Японские автомобили, бульдозеры, иная техника — вот в чем состоял кредит, его материальная часть. Не считая всякого ширпотреба, которым были одно время завалены магазинчики бамовских поселков.
Но время идет, кредит кончился. Японцы с выгодой для себя избавились от залежалых товаров, я имею в виду ширпотреб. Японская техника, как ни была хороша, тоже поизносилась, очень много ее уже на свалках. Так что же осталось у нас? Во имя чего все хлопоты были?
А у нас остался долг, который мы обязаны вернуть Японии. И мы его возвращаем углем — по 6–7 миллионов тонн в год. По существу отдаем этот уголь бесплатно. Вернее, за ту технику, которой уже нет, за барахло в магазинах, которое когда-то появилось ненадолго, и, конечно, за визиты в Японию, которые наносили руководители БАМа.
Работает угольный разрез, работает обогатительная фабрика в Нерюнгри, поезда, суда перевозят уголь, но страна наша не получает от их работы никакой выгоды. Только одни затраты. И пустые хлопоты. Прогуляли уже доходы в эпоху застоя.
Получается, что БАМ построили ради этих затрат! Когда расплатимся с долгами, потребуются новые — на его капитальный ремонт… И опять все пойдет по кругу.
Лишь топливо для котельных самого же БАМа — вот, пожалуй, и все материальное, что получает наша страна со «стройки века»…
Мрачное впечатление от Тынды, от ее железнодорожного вокзала, от площади около него. Рядом с некогда белоснежным зданием— огромная черная труба. И вокзал уже давно стал серым, угрюмым. Таким сделало его южноякутское топливо.
По-моему, внешний вид, вернее, экологические проблемы города вообще мало кого волнуют. К ним привыкли и воспринимают их как что-то само собой разумеющееся, как временную трудность, потому что абсолютное большинство жителей здесь чувствуют себя временными.
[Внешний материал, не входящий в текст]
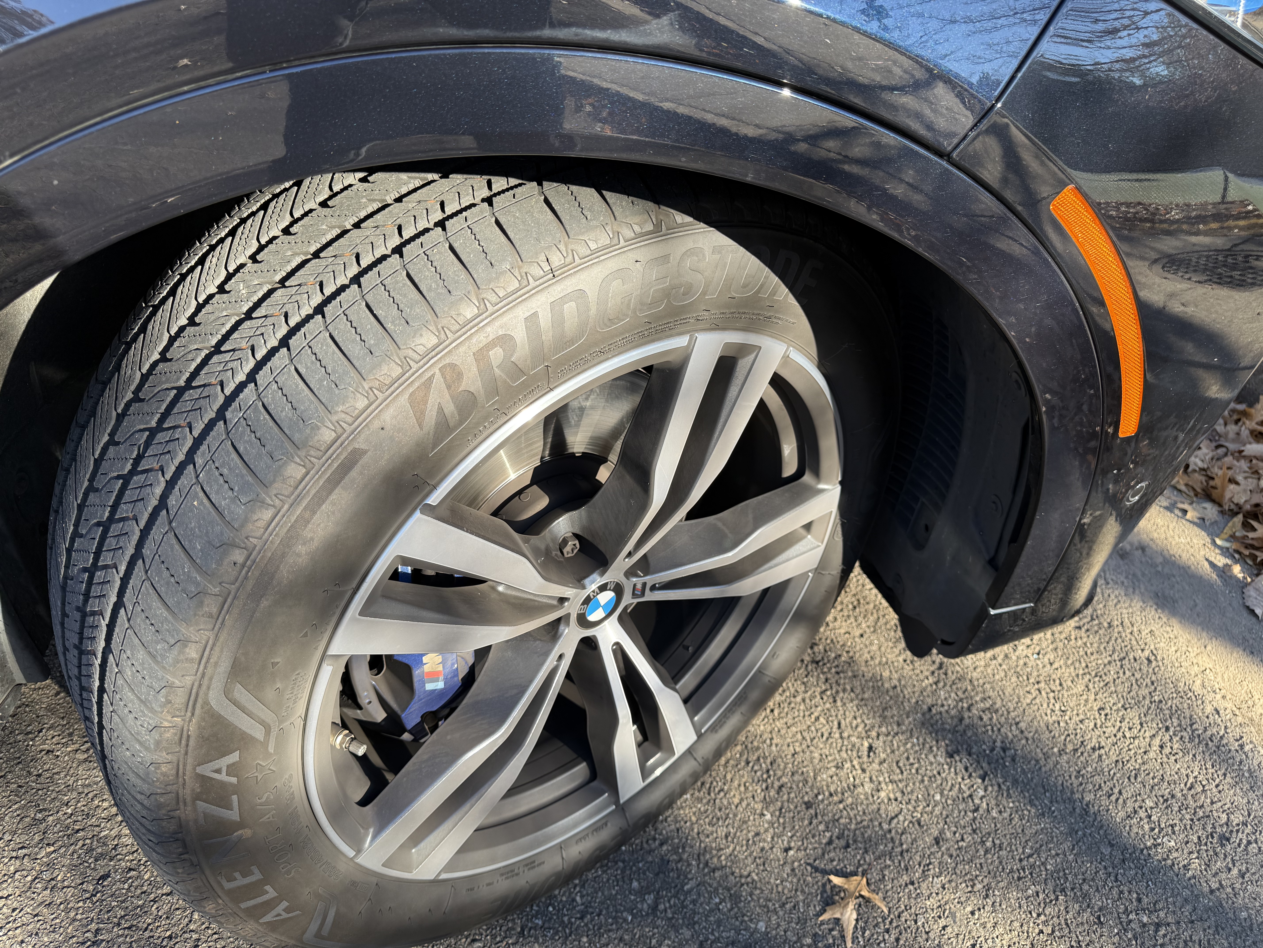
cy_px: 474
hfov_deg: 71.6
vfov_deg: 56.8
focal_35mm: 24
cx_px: 632
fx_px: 876
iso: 80
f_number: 1.78
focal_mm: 6.76
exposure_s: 1/379
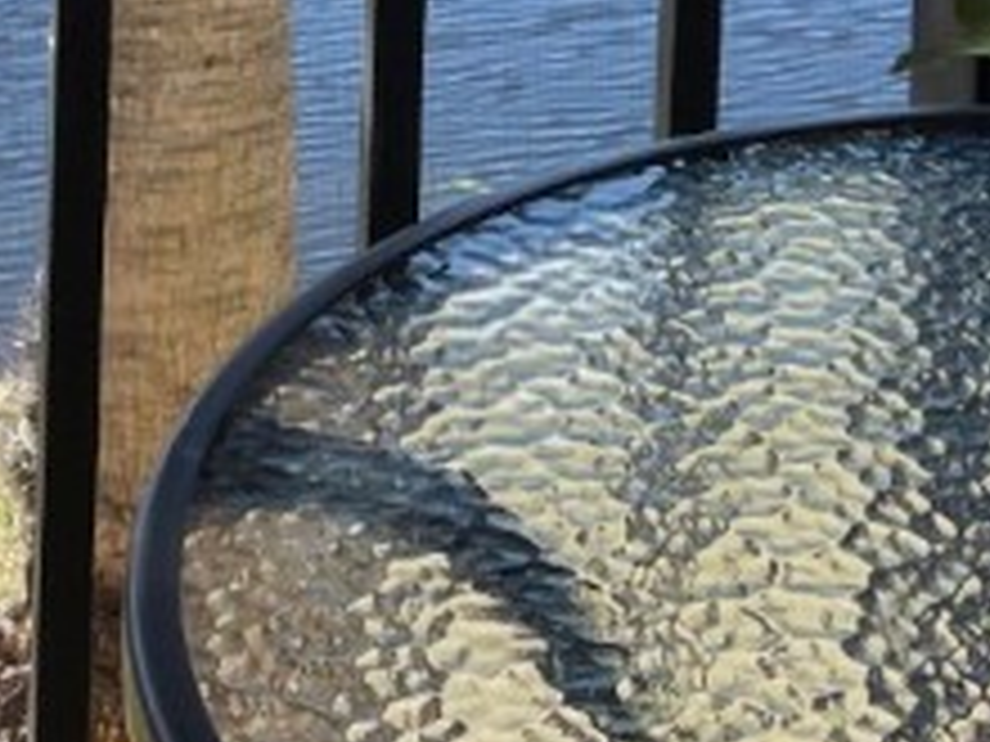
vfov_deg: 10.9
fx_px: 3461
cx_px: 594
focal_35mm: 121
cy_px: -841
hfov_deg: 16.3
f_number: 1.6
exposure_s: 1/1233
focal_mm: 4.2
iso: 32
Отсюда и надежды на знаменитый «авось» — авось вывезет.
Очистные сооружения с самого начала не справлялись и не справляются: сброс в реку как велся, так и ведется при символической очистке или даже без таковой. А этого никто будто и не замечает.
Сам видел пенные, мутные сбросы банно-прачечного комбината, видел черные масляные воды с железнодорожных объектов, видел городскую свалку — все вывалено прямо на лед реки. Паводок, мол, унесет.
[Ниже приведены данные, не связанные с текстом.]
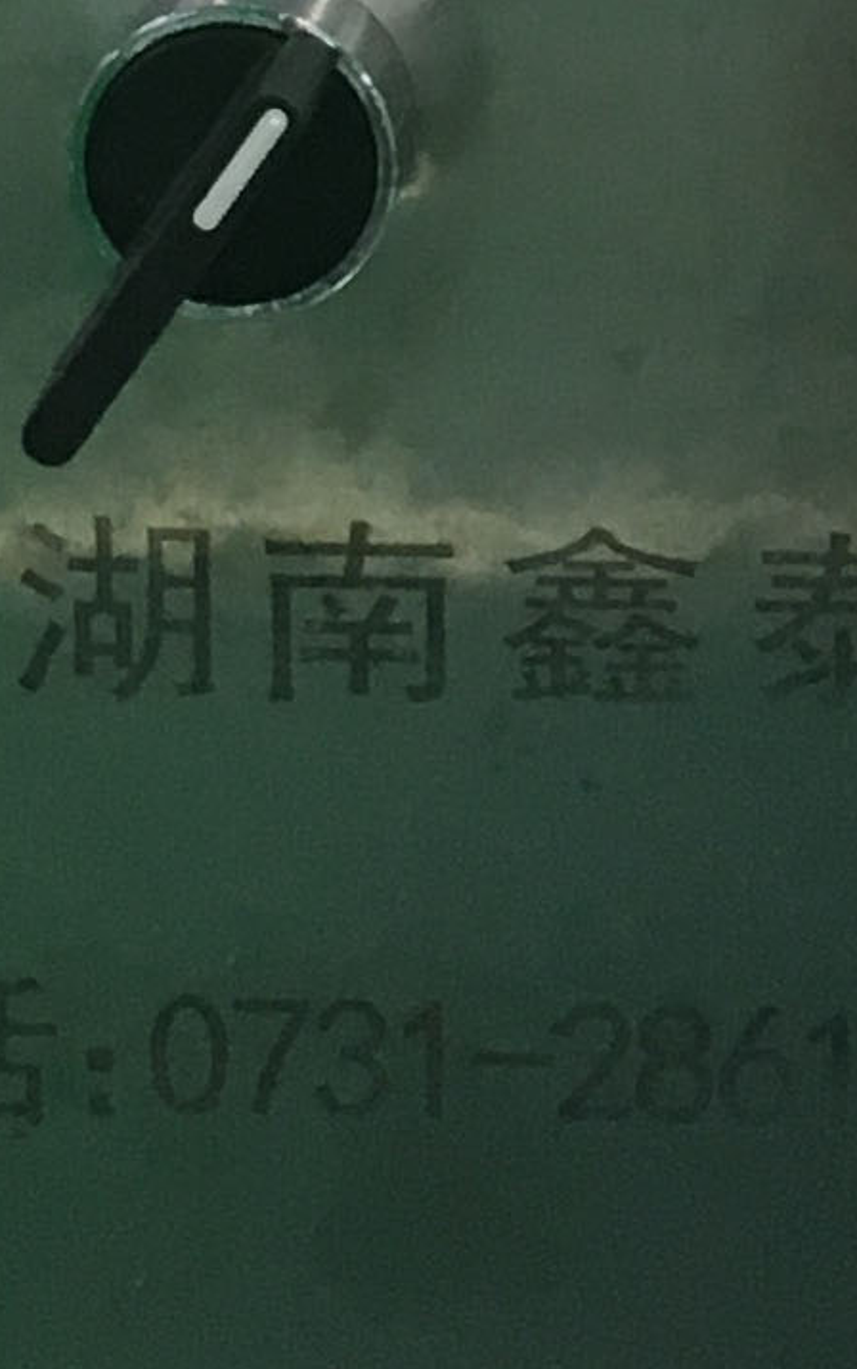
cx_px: 1230
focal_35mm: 173
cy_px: -1287
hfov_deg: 7.5
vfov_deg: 11.1
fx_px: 6460
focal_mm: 4.15
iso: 80
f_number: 2.2
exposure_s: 1/33
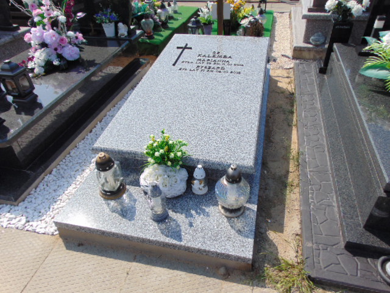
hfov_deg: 69.4
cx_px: 195
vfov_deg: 54.9
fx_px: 282
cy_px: 146
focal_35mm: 25
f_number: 7.7
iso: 80
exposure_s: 1/250
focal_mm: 4.5
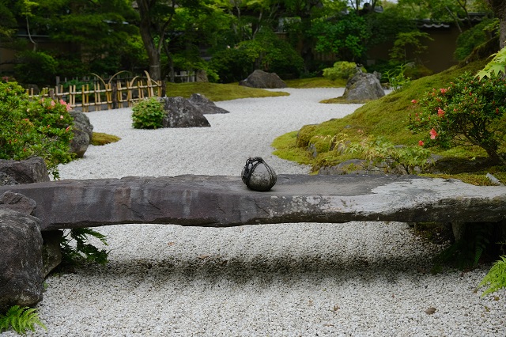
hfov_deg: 38.9
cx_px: 253
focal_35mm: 51
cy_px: 168
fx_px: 716
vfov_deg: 26.5
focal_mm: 34.2
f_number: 5
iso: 320
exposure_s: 1/400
— Когда-то богатые тут места были, — вспоминают старожилы.
Федор Андреевич, с которым я разговорился, раньше работал в метеослужбе. 40 лет здесь, в Тынде. Хорошо помнит, какая охота была прежде, до БАМа. А ягод было… поляны красные, бочки набирали. А рыбы было… хариусов не знали куда девать. Рябчики, глухари за поселком водились. «Ныне же ничего нет. Пустая река, пустая тайга кругом».